A Pattern Language: Towns, Buildings, Construction
A Pattern Language.jpg
Author Christopher Alexander, Sara Ishikawa, Murray Silverstein
Subject Architecture
Publisher Oxford University Press
Publication date
1977
Pages 1171
ISBN
LC Class HT166.A6147
Preceded by The Timeless Way of Building
Followed by The Oregon Experiment

A Pattern Language: Towns, Buildings, Construction is a 1977 book on architecture, urban design, and community livability. It was authored by Christopher Alexander, Sara Ishikawa and Murray Silverstein of the Center for Environmental Structure of Berkeley, California, with writing credits also to Max Jacobson, Ingrid Fiksdahl-King and Shlomo Angel. Decades after its publication, it is still one of the best-selling books on architecture.

The book creates a new language, what the authors call a pattern language derived from timeless entities called patterns.
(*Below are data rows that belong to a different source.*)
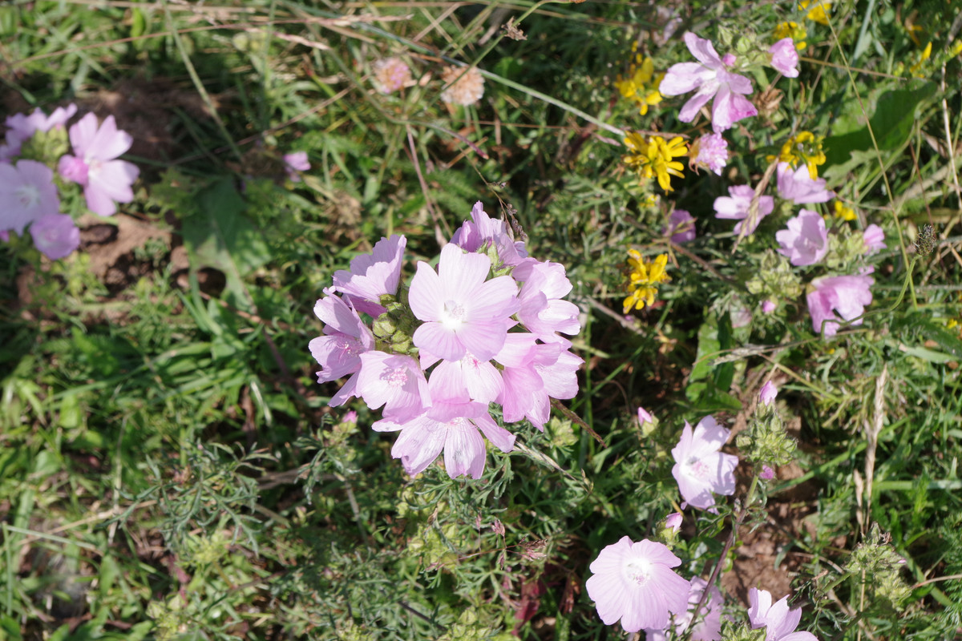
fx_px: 2191
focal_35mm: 82
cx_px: 481
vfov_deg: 16.7
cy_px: 320
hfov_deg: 24.8
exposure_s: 1/400
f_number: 10
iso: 400
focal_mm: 55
As they write on page xxxv of the introduction, "All 253 patterns together form a language." Patterns describe a problem and then offer a solution. In doing so the authors intend to give ordinary people, not only professionals, a way to work with their neighbors to improve a town or neighborhood, design a house for themselves or work with colleagues to design an office, workshop or public building such as a school.

Written in the 1970s at the University of California, Berkeley, A Pattern Language was influenced by the then-emerging language to describe computer programming and design. "A pattern language has the structure of a network," the authors write on page xviii. Thus, each pattern may have a statement that is referenced to another pattern by placing that pattern's number in brackets, for example: (12) means go to the Community of 7,000 pattern. In this way, it is structured as a hypertext, a form related to generative grammars.

It includes 253 patterns such as Community of 7000 (Pattern 12) given a treatment over several pages; page 71 states: "Individuals have no effective voice in any community of more than 5,000–10,000 persons." It is written as a set of problems and documented solutions.

According to Alexander & team, the work originated from an observation that

At the core […] is the idea that people should design for themselves their own houses, streets and communities. This idea […] comes simply from the observation that most of the wonderful places of the world were not made by architects but by the people.